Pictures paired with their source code

——

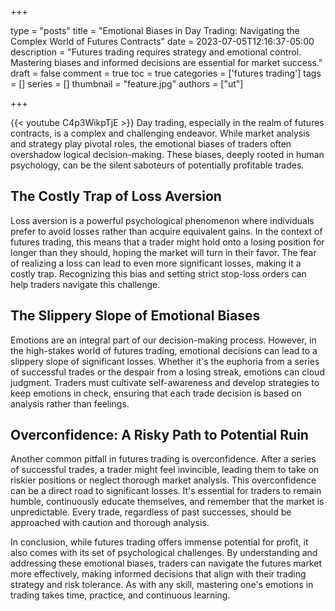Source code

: +++

type = "posts"
title = "Emotional Biases in Day Trading: Navigating the Complex World of Futures Contracts"
date =  2023-07-05T12:16:37-05:00
description = "Futures trading requires strategy and emotional control. Mastering biases and informed decisions are essential for market success."
draft = false
comment = true
toc = true
categories = ['futures trading']
tags = []
series = []
thumbnail = "feature.jpg"
authors = ["ut"]

+++

{{< youtube C4p3WikpTjE >}}
Day trading, especially in the realm of futures contracts, is a complex and challenging endeavor. While market analysis and strategy play pivotal roles, the emotional biases of traders often overshadow logical decision-making. These biases, deeply rooted in human psychology, can be the silent saboteurs of potentially profitable trades.

## The Costly Trap of Loss Aversion
Loss aversion is a powerful psychological phenomenon where individuals prefer to avoid losses rather than acquire equivalent gains. In the context of futures trading, this means that a trader might hold onto a losing position for longer than they should, hoping the market will turn in their favor. The fear of realizing a loss can lead to even more significant losses, making it a costly trap. Recognizing this bias and setting strict stop-loss orders can help traders navigate this challenge.

## The Slippery Slope of Emotional Biases
Emotions are an integral part of our decision-making process. However, in the high-stakes world of futures trading, emotional decisions can lead to a slippery slope of significant losses. Whether it's the euphoria from a series of successful trades or the despair from a losing streak, emotions can cloud judgment. Traders must cultivate self-awareness and develop strategies to keep emotions in check, ensuring that each trade decision is based on analysis rather than feelings.

## Overconfidence: A Risky Path to Potential Ruin
Another common pitfall in futures trading is overconfidence. After a series of successful trades, a trader might feel invincible, leading them to take on riskier positions or neglect thorough market analysis. This overconfidence can be a direct road to significant losses. It's essential for traders to remain humble, continuously educate themselves, and remember that the market is unpredictable. Every trade, regardless of past successes, should be approached with caution and thorough analysis.

<!-- {{< youtubepl PL9uZis3GV47yLhTR0U2XddTyxKMiNYbWL >}} -->
In conclusion, while futures trading offers immense potential for profit, it also comes with its set of psychological challenges. By understanding and addressing these emotional biases, traders can navigate the futures market more effectively, making informed decisions that align with their trading strategy and risk tolerance. As with any skill, mastering one's emotions in trading takes time, practice, and continuous learning.

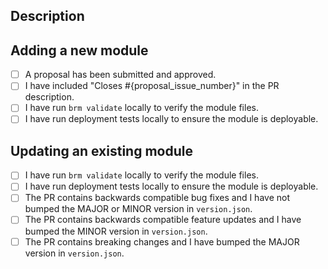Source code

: <!-- If you haven't already, read the full [contribution guide](TODO). The guide may have changed since the last time you read it, so please double-check. Once you are done and ready to submit your PR, add PR description and run through the relevant checklist below. -->

## Description

<!--Why this PR? What is changed? What is the effect? etc.-->

## Adding a new module

<!--Run through the checklist if your PR adds a new module.-->

- [ ] A proposal has been submitted and approved.
- [ ] I have included "Closes #{proposal_issue_number}" in the PR description.
- [ ] I have run `brm validate` locally to verify the module files.
- [ ] I have run deployment tests locally to ensure the module is deployable.

## Updating an existing module

<!--Run through the checklist if your PR updates an existing module.-->

- [ ] I have run `brm validate` locally to verify the module files.
- [ ] I have run deployment tests locally to ensure the module is deployable.
- [ ] The PR contains backwards compatible bug fixes and I have not bumped the MAJOR or MINOR version in `version.json`.
- [ ] The PR contains backwards compatible feature updates and I have bumped the MINOR version in `version.json`.
- [ ] The PR contains breaking changes and I have bumped the MAJOR version in `version.json`.
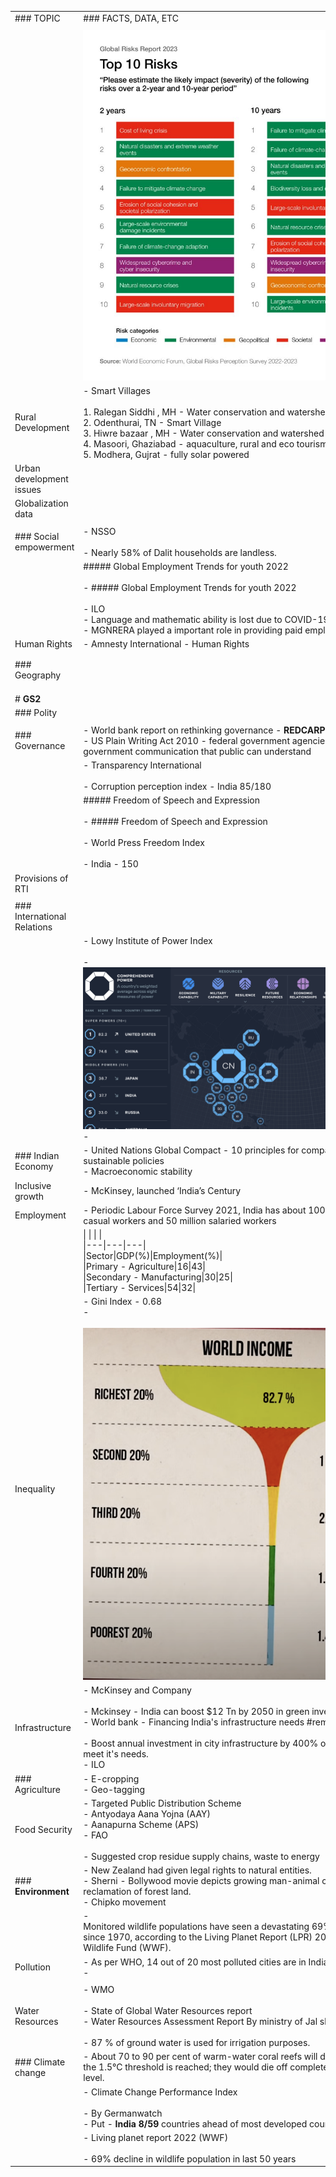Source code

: |   |   |
|---|---|
|### TOPIC|### FACTS, DATA, ETC|
|||
||![Global Risks Report 2023 Learn Finite](Obsidian-files/Media/Exported%20image%2020250604050917-0.jpeg)|
|Rural Development|- Smart Villages<br>    <br>    1. Ralegan Siddhi , MH - Water conservation and watershed management<br>    2. Odenthurai, TN - Smart Village<br>    3. Hiwre bazaar , MH - Water conservation and watershed management<br>    4. Masoori, Ghaziabad - aquaculture, rural and eco tourism<br>    5. Modhera, Gujrat - fully solar powered|
|Urban development issues||
|Globalization data||
|||
|### Social empowerment|- NSSO<br>    <br>    - Nearly 58% of Dalit households are landless.|
||##### Global Employment Trends for youth 2022<br><br>- ##### Global Employment Trends for youth 2022<br>    <br>    - ILO<br>    - Language and mathematic ability is lost due to COVID-19<br>    - MGNRERA played a important role in providing paid employment to women|
|Human Rights|- Amnesty International - Human Rights|
|||
|||
|### Geography||
|||
|||
|||
|# **GS2**||
|### Polity||
|||
|### Governance|- World bank report on rethinking governance - **REDCARPET**<br>- US Plain Writing Act 2010 - federal government agencies to promote clear government communication that public can understand|
||- Transparency International<br>    <br>    - Corruption perception index - India 85/180|
||##### Freedom of Speech and Expression<br><br>- ##### Freedom of Speech and Expression<br>    <br>    - World Press Freedom Index<br>        <br>        - India - 150|
|Provisions of RTI||
|||
|### International Relations||
||- Lowy Institute of Power Index<br>    <br>    - ![INFLUENCE COMPREHENSIVE POWER A countrys weighted ...](Obsidian-files/Media/Exported%20image%2020250604050919-1.png)<br>    -|
|### Indian Economy|- United Nations Global Compact - 10 principles for companies to adopt sustainable policies<br>- Macroeconomic stability|
|Inclusive growth|- McKinsey, launched ‘India’s Century|
|Employment|- Periodic Labour Force Survey 2021, India has about 100 million casual workers and 50 million salaried workers|
||\|   \|   \|   \|<br>\|---\|---\|---\|<br>\|Sector\|GDP(%)\|Employment(%)\|<br>\|Primary - Agriculture\|16\|43\|<br>\|Secondary - Manufacturing\|30\|25\|<br>\|Tertiary - Services\|54\|32\||
|Inequality|- Gini Index - 0.68<br>-   <br>    <br>![RICHEST SECOND THIRD FOURTH POOREST WORLD INCOME 8...](Obsidian-files/Media/Exported%20image%2020250604050922-2.png)|
|Infrastructure|- McKinsey and Company<br>    <br>    - Mckinsey - India can boost $12 Tn by 2050 in green investment<br>- World bank - Financing India's infrastructure needs #remember-for-later<br>    <br>    - Boost annual investment in city infrastructure by 400% over next 15 yrs. to meet it's needs.<br>- ILO|
|### Agriculture|- E-cropping<br>- Geo-tagging|
|Food Security|- Targeted Public Distribution Scheme<br>- Antyodaya Aana Yojna (AAY)<br>- Aanapurna Scheme (APS)<br>- FAO<br>    <br>    - Suggested crop residue supply chains, waste to energy|
|### **Environment**|- New Zealand had given legal rights to natural entities.<br>- Sherni - Bollywood movie depicts growing man-animal conflict due to reclamation of forest land.<br>- Chipko movement|
||- Monitored wildlife populations have seen a devastating 69% drop on average since 1970, according to the Living Planet Report (LPR) 2022 of the World Wildlife Fund (WWF).|
|Pollution|- As per WHO, 14 out of 20 most polluted cities are in India.<br>-|
|||
|Water Resources|- WMO<br>    <br>    - State of Global Water Resources report<br>- Water Resources Assessment Report By ministry of Jal shakti -<br>    <br>    - 87 % of ground water is used for irrigation purposes.|
|### Climate change|- About 70 to 90 per cent of warm-water coral reefs will disappear even if the 1.5°C threshold is reached; they would die off completely at the 2°C level.|
||- Climate Change Performance Index<br>    <br>    - By Germanwatch<br>    - Put - **India 8/59** countries ahead of most developed countries.|
||- Living planet report 2022 (WWF)<br>    <br>    - 69% decline in wildlife population in last 50 years|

——

> _Job item_: Return every line of the records above verbatim, omitting the pictures.

> _Exercise answer_:
Source code

: +++

type = "posts"
title = "Emotional Biases in Day Trading: Navigating the Complex World of Futures Contracts"
date =  2023-07-05T12:16:37-05:00
description = "Futures trading requires strategy and emotional control. Mastering biases and informed decisions are essential for market success."
draft = false
comment = true
toc = true
categories = ['futures trading']
tags = []
series = []
thumbnail = "feature.jpg"
authors = ["ut"]

+++

{{< youtube C4p3WikpTjE >}}
Day trading, especially in the realm of futures contracts, is a complex and challenging endeavor. While market analysis and strategy play pivotal roles, the emotional biases of traders often overshadow logical decision-making. These biases, deeply rooted in human psychology, can be the silent saboteurs of potentially profitable trades.

## The Costly Trap of Loss Aversion
Loss aversion is a powerful psychological phenomenon where individuals prefer to avoid losses rather than acquire equivalent gains. In the context of futures trading, this means that a trader might hold onto a losing position for longer than they should, hoping the market will turn in their favor. The fear of realizing a loss can lead to even more significant losses, making it a costly trap. Recognizing this bias and setting strict stop-loss orders can help traders navigate this challenge.

## The Slippery Slope of Emotional Biases
Emotions are an integral part of our decision-making process. However, in the high-stakes world of futures trading, emotional decisions can lead to a slippery slope of significant losses. Whether it's the euphoria from a series of successful trades or the despair from a losing streak, emotions can cloud judgment. Traders must cultivate self-awareness and develop strategies to keep emotions in check, ensuring that each trade decision is based on analysis rather than feelings.

## Overconfidence: A Risky Path to Potential Ruin
Another common pitfall in futures trading is overconfidence. After a series of successful trades, a trader might feel invincible, leading them to take on riskier positions or neglect thorough market analysis. This overconfidence can be a direct road to significant losses. It's essential for traders to remain humble, continuously educate themselves, and remember that the market is unpredictable. Every trade, regardless of past successes, should be approached with caution and thorough analysis.

<!-- {{< youtubepl PL9uZis3GV47yLhTR0U2XddTyxKMiNYbWL >}} -->
In conclusion, while futures trading offers immense potential for profit, it also comes with its set of psychological challenges. By understanding and addressing these emotional biases, traders can navigate the futures market more effectively, making informed decisions that align with their trading strategy and risk tolerance. As with any skill, mastering one's emotions in trading takes time, practice, and continuous learning.

Source code

: <!-- If you haven't already, read the full [contribution guide](TODO). The guide may have changed since the last time you read it, so please double-check. Once you are done and ready to submit your PR, add PR description and run through the relevant checklist below. -->

## Description

<!--Why this PR? What is changed? What is the effect? etc.-->

## Adding a new module

<!--Run through the checklist if your PR adds a new module.-->

- [ ] A proposal has been submitted and approved.
- [ ] I have included "Closes #{proposal_issue_number}" in the PR description.
- [ ] I have run `brm validate` locally to verify the module files.
- [ ] I have run deployment tests locally to ensure the module is deployable.

## Updating an existing module

<!--Run through the checklist if your PR updates an existing module.-->

- [ ] I have run `brm validate` locally to verify the module files.
- [ ] I have run deployment tests locally to ensure the module is deployable.
- [ ] The PR contains backwards compatible bug fixes and I have not bumped the MAJOR or MINOR version in `version.json`.
- [ ] The PR contains backwards compatible feature updates and I have bumped the MINOR version in `version.json`.
- [ ] The PR contains breaking changes and I have bumped the MAJOR version in `version.json`.
Source code

: |   |   |
|---|---|
|### TOPIC|### FACTS, DATA, ETC|
|||
||![Global Risks Report 2023 Learn Finite](Obsidian-files/Media/Exported%20image%2020250604050917-0.jpeg)|
|Rural Development|- Smart Villages<br>    <br>    1. Ralegan Siddhi , MH - Water conservation and watershed management<br>    2. Odenthurai, TN - Smart Village<br>    3. Hiwre bazaar , MH - Water conservation and watershed management<br>    4. Masoori, Ghaziabad - aquaculture, rural and eco tourism<br>    5. Modhera, Gujrat - fully solar powered|
|Urban development issues||
|Globalization data||
|||
|### Social empowerment|- NSSO<br>    <br>    - Nearly 58% of Dalit households are landless.|
||##### Global Employment Trends for youth 2022<br><br>- ##### Global Employment Trends for youth 2022<br>    <br>    - ILO<br>    - Language and mathematic ability is lost due to COVID-19<br>    - MGNRERA played a important role in providing paid employment to women|
|Human Rights|- Amnesty International - Human Rights|
|||
|||
|### Geography||
|||
|||
|||
|# **GS2**||
|### Polity||
|||
|### Governance|- World bank report on rethinking governance - **REDCARPET**<br>- US Plain Writing Act 2010 - federal government agencies to promote clear government communication that public can understand|
||- Transparency International<br>    <br>    - Corruption perception index - India 85/180|
||##### Freedom of Speech and Expression<br><br>- ##### Freedom of Speech and Expression<br>    <br>    - World Press Freedom Index<br>        <br>        - India - 150|
|Provisions of RTI||
|||
|### International Relations||
||- Lowy Institute of Power Index<br>    <br>    - ![INFLUENCE COMPREHENSIVE POWER A countrys weighted ...](Obsidian-files/Media/Exported%20image%2020250604050919-1.png)<br>    -|
|### Indian Economy|- United Nations Global Compact - 10 principles for companies to adopt sustainable policies<br>- Macroeconomic stability|
|Inclusive growth|- McKinsey, launched ‘India’s Century|
|Employment|- Periodic Labour Force Survey 2021, India has about 100 million casual workers and 50 million salaried workers|
||\|   \|   \|   \|<br>\|---\|---\|---\|<br>\|Sector\|GDP(%)\|Employment(%)\|<br>\|Primary - Agriculture\|16\|43\|<br>\|Secondary - Manufacturing\|30\|25\|<br>\|Tertiary - Services\|54\|32\||
|Inequality|- Gini Index - 0.68<br>-   <br>    <br>![RICHEST SECOND THIRD FOURTH POOREST WORLD INCOME 8...](Obsidian-files/Media/Exported%20image%2020250604050922-2.png)|
|Infrastructure|- McKinsey and Company<br>    <br>    - Mckinsey - India can boost $12 Tn by 2050 in green investment<br>- World bank - Financing India's infrastructure needs #remember-for-later<br>    <br>    - Boost annual investment in city infrastructure by 400% over next 15 yrs. to meet it's needs.<br>- ILO|
|### Agriculture|- E-cropping<br>- Geo-tagging|
|Food Security|- Targeted Public Distribution Scheme<br>- Antyodaya Aana Yojna (AAY)<br>- Aanapurna Scheme (APS)<br>- FAO<br>    <br>    - Suggested crop residue supply chains, waste to energy|
|### **Environment**|- New Zealand had given legal rights to natural entities.<br>- Sherni - Bollywood movie depicts growing man-animal conflict due to reclamation of forest land.<br>- Chipko movement|
||- Monitored wildlife populations have seen a devastating 69% drop on average since 1970, according to the Living Planet Report (LPR) 2022 of the World Wildlife Fund (WWF).|
|Pollution|- As per WHO, 14 out of 20 most polluted cities are in India.<br>-|
|||
|Water Resources|- WMO<br>    <br>    - State of Global Water Resources report<br>- Water Resources Assessment Report By ministry of Jal shakti -<br>    <br>    - 87 % of ground water is used for irrigation purposes.|
|### Climate change|- About 70 to 90 per cent of warm-water coral reefs will disappear even if the 1.5°C threshold is reached; they would die off completely at the 2°C level.|
||- Climate Change Performance Index<br>    <br>    - By Germanwatch<br>    - Put - **India 8/59** countries ahead of most developed countries.|
||- Living planet report 2022 (WWF)<br>    <br>    - 69% decline in wildlife population in last 50 years|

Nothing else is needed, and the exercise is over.